Ups and downs
Phil Regan -- EVEN -- His future could hinge on whatever he says to owner Peter Angelos when they meet.
Randy Smith -- UP -- The front-runner if (or when) Hemond is replaced as GM.
Mike Mussina -- UP -- For him to maintain his concentration over the entire, terrible season is remarkable.
Rafael Palmeiro -- UP -- One of the AL's 10 best players in 1995, and its second-best left-handed hitter. (Sorry, Will.)
Scott Erickson -- UP -- Going into September, whether the Orioles would re-sign him seemed a tossup. Now it's a must.
The Orioles -- DOWN -- What went wrong? Well, let us count the ways . . .
"I guess I'm an optimist, but I'm under the assumption I'm coming back. I have a contract for [the 1996 season]. I hear a lot of rumors [about getting fired], but I don't deal in rumors."
Manager Phil Regan
Stat of the week
The Orioles have outscored their opponents in the first, second, third, fourth and sixth innings this season -- suggesting the bullpen has been a primary reason the Orioles will finish the year with a sub-.500 record.
The week ahead
Organizational meetings. In the Orioles' case, this is a euphemism for making a last, best argument, rather than the mere discussion of player performance and personnel evaluation and the future of the club. Regan will have to make a case -- and there's evidence -- that this team was fated to mediocrity because of problems in the bullpen, the rotation and at second base. Hemond's future may hinge on what Regan says: If Angelos determines that the Orioles' late stretch drive is an indication of how the club will play next year, the owner may not want to send his team into another elongated period of transition. He knows Hemond, knows how he works, knows how to deal with him. On the other hand, if Angelos thinks improvement must be accomplished under the expertise of somebody else, Hemond will be gone.
Scott Erickson shut out Toronto with 91 pitches Wednesday, the fewest pitches required for a complete game by anyone in the AL this year. He surpassed Mike Mussina's 100-pitch effort in May, when Mussina beat Cleveland.
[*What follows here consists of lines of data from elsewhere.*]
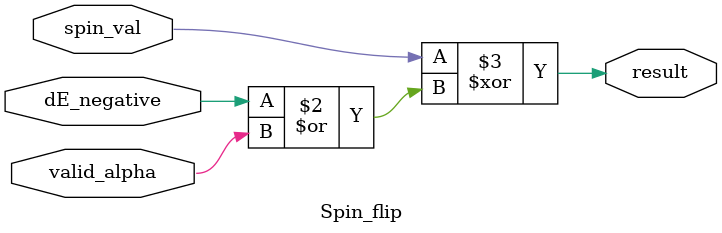
<source format=v>
module Spin_flip(spin_val, dE_negative, valid_alpha, result);
	
	input spin_val, dE_negative, valid_alpha;
	output reg result;
	
	always @(*) begin
		result = spin_val ^ (dE_negative | valid_alpha);
	end

endmodule

</source>
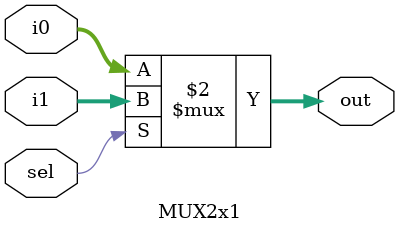
<source format=v>
module MUX2x1 #(parameter SIZE = 8)(input [SIZE-1:0] i0, i1, input sel, output reg [SIZE-1:0] out);
	
	always @ (*) out = (sel)? i1 : i0;

endmodule

</source>
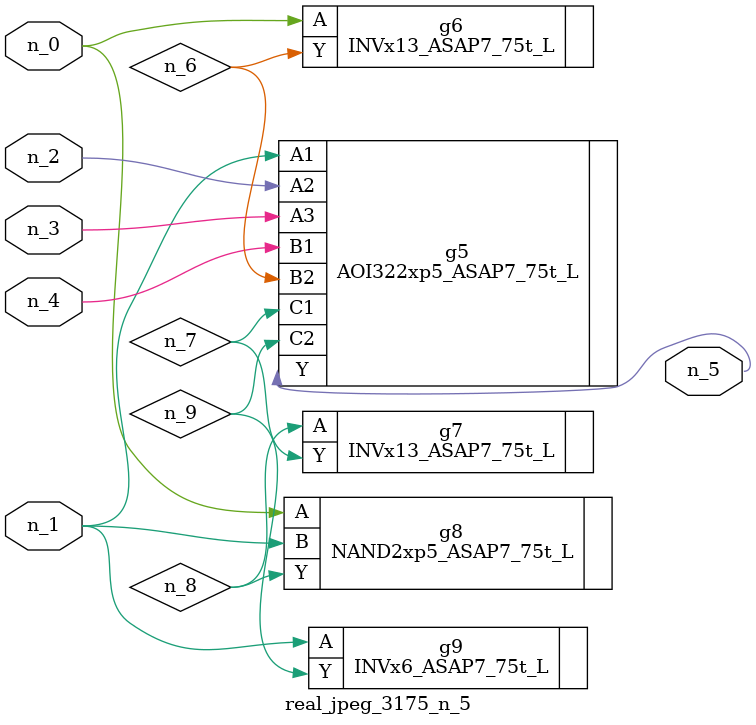
<source format=v>
module real_jpeg_3175_n_5 (n_4, n_0, n_1, n_2, n_3, n_5);

input n_4;
input n_0;
input n_1;
input n_2;
input n_3;

output n_5;

wire n_8;
wire n_6;
wire n_7;
wire n_9;

INVx13_ASAP7_75t_L g6 ( 
.A(n_0),
.Y(n_6)
);

NAND2xp5_ASAP7_75t_L g8 ( 
.A(n_0),
.B(n_1),
.Y(n_8)
);

AOI322xp5_ASAP7_75t_L g5 ( 
.A1(n_1),
.A2(n_2),
.A3(n_3),
.B1(n_4),
.B2(n_6),
.C1(n_7),
.C2(n_9),
.Y(n_5)
);

INVx6_ASAP7_75t_L g9 ( 
.A(n_1),
.Y(n_9)
);

INVx13_ASAP7_75t_L g7 ( 
.A(n_8),
.Y(n_7)
);


endmodule
</source>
That night, the Blue Jays started a lineup in which eight of nine players had played in the minor leagues sometime in the last two years.
The effective exile of reliever Armando Benitez, who, at the end of a disappointing season, has not pitched since Sept. 10.
A move that paid off ...
Promoting Jimmy Haynes to the majors and giving him three starts gave the Orioles an encouraging view of their future; Haynes will be a member of the O's rotation next year -- perhaps in April.
... and one the didn't
The late promotions of all those relievers looks like overkill, now that there are so many bodies sitting around, waiting for an opportunity to pitch. This can't be good for Joe Borowski, Jamie Moyer, Mike Hartley, Benitez, et al.